State lawmakers also wanted to restrict what kinds of levies school districts can get on the ballot in the first place.

Replacement levies, fixed-sum or substitute emergency levies, and combined income and property tax levies would all be prohibited under the state budget. DeWine argued those measures are “important tools” for school districts and vetoed the provision.

The governor also turned down a change to the way school district millage gets calculated.

It’s complicated.

Ohio’s constitution grants jurisdictions the authority to levy up to 10 mills in property taxes. A mill is one thousandth of a dollar, so 10 mills is 1% of a property’s value. Anything beyond that 10-mill limit needs voter approval.

Last year in Columbus, for instance, a typical residential homeowner saw an effective rate of about 49.6 mills.

Naturally, as property values rise, the same millage brings in more money. So, in the 1970s Ohio lawmakers created a kind of brake on those kinds of increases. They created a reduction factor bringing down rates, so homeowners’ bills held steady.

Importantly, those reductions can’t bring a school district’s tax rates below 20 mills. If property values rise high enough, the rates can’t get reduced any further.
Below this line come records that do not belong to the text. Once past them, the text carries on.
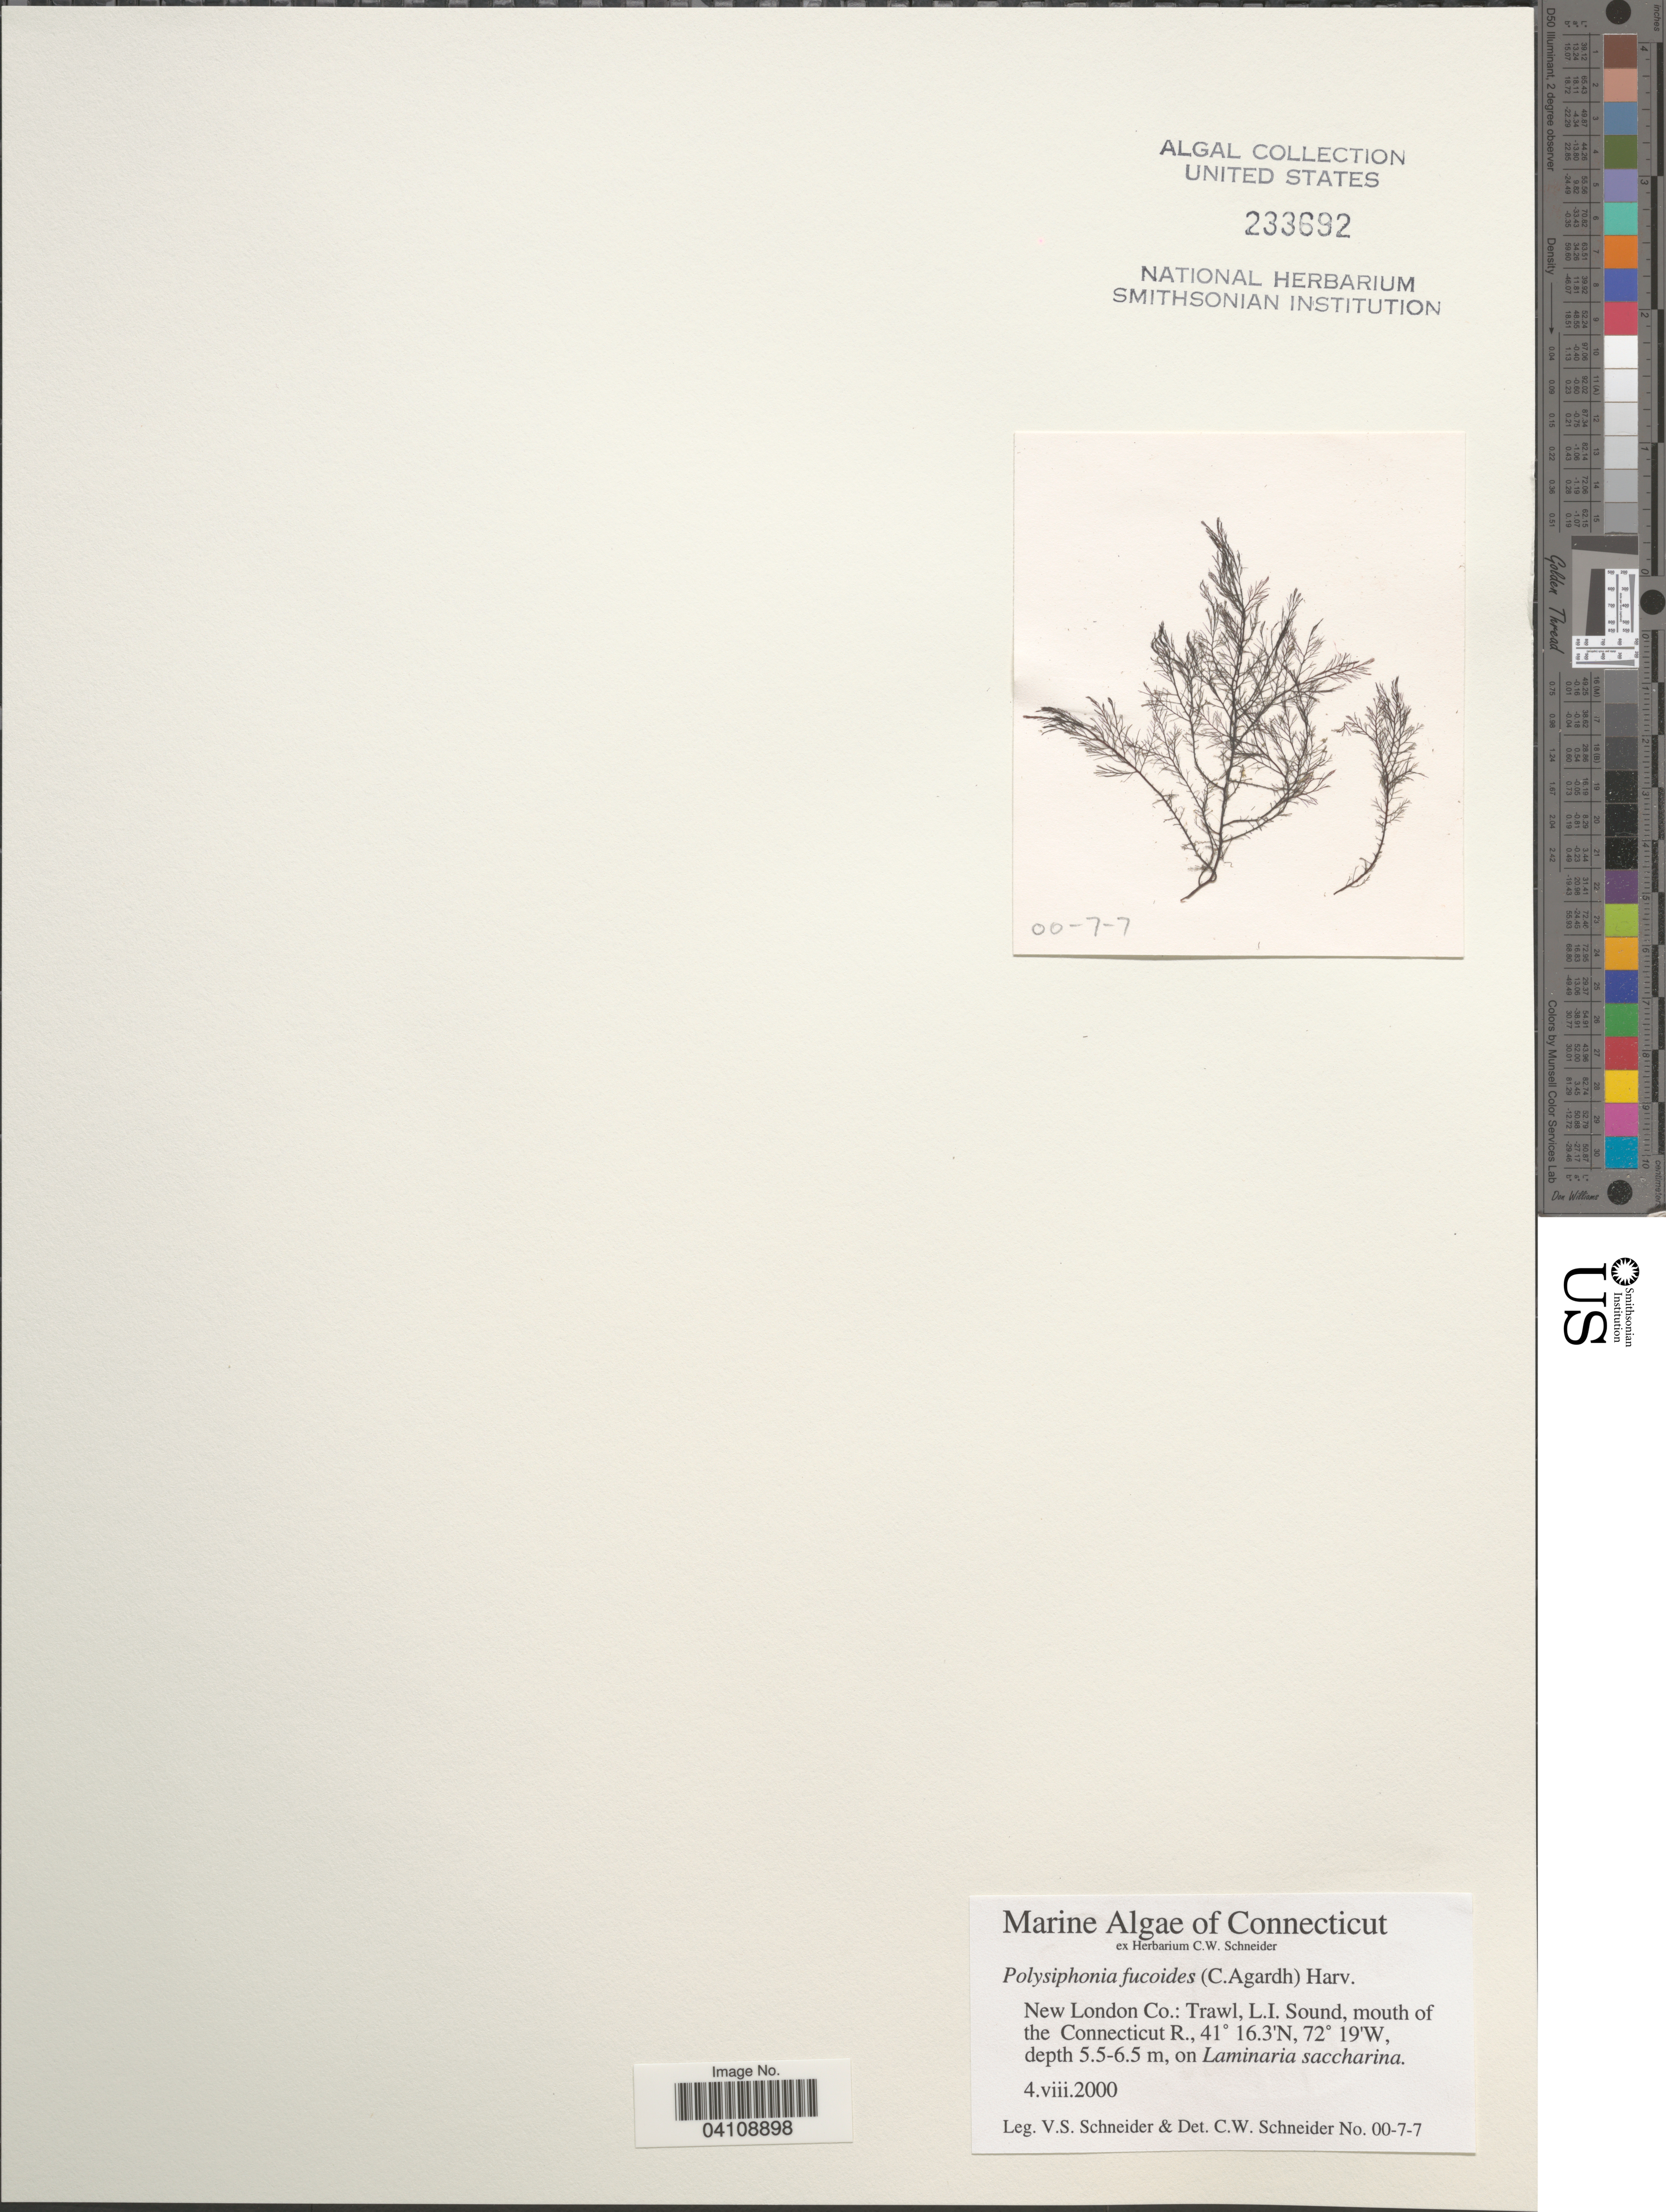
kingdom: Plantae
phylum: Rhodophyta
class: Florideophyceae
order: Ceramiales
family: Rhodomelaceae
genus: Vertebrata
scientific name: Vertebrata fucoides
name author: (Hudson) Kuntze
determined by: Algae name updating Project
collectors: V. Schneider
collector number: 00-7-7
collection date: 2000-08-04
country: United States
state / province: Connecticut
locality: New London Co.: Trawl, L.I. Sound, mouth of the Connecticut R.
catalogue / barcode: US 233692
School districts found a work around in certain levies that aren’t subject to the reduction factor. The state budget would’ve required those additional levies to be counted as part of the 20-mill floor. The change would mean some districts that were previously at the floor would have room for additional reductions.

DeWine rejected that change.

Outside reactions

Tom Zaino, a former state tax commissioner who heads up the Ohio Taxpayer Protection Coalition, lobbied lawmakers for changes to the 20-mill floor calculation.

He said the budget “goes a very long way in addressing” what his group was seeking. But Zaino insisted they’re not trying to undercut school districts’ revenue, but they want to ensure those levies are subject to reductions, not growing with property values.

“It is only tamping down inflationary growth in revenues,” he argued, “and they still can go back to the voters. None of their current revenues go away or anything like that. So, they can still go back to the voters and get more revenue if they can justify that with the voters.”

Zaino admitted some discomfort with county budget commissions rolling back voted levies — DeWine’s justification for a different veto — but argued an agency could file an appeal with the Board of Tax Appeals.

Zaino noted his coalition, which has the backing of the Ohio Chamber of Commerce and Ohio Realtors, would like to see lawmakers override all four of the governor’s property tax vetoes.

That includes a provision capping at 40% of operating revenue the cash reserves districts can carry into the following year.

Donovan O’Neil, who leads Americans for Prosperity Ohio, said the planned override vote shows lawmakers “commitment” to taxpayers.

“These commonsense reforms were crafted to stop the unchecked growth of property taxes and restore a stronger voice for voters,” he said. “Lawmakers are doing the right thing by fighting to get them back on the books.”

But Scott DiMauro thinks the override effort is misguided. The high school social studies teacher and president of the Ohio Education Association argued the state budget put public schools in a massive funding hole.

“What the governor did was just help mitigate the damage,” he said. “Not only was the legislature underfunding schools in terms of state funding, they were also trying to solve their property tax problem on the backs of Ohio’s public school students.”

He argued the provisions DeWine vetoed were “half baked” and that it’s “disappointing” some lawmakers in the majority are eager to double down on bad policy.

“We hope that common sense will prevail,” he said, “and this veto override effort will fail.”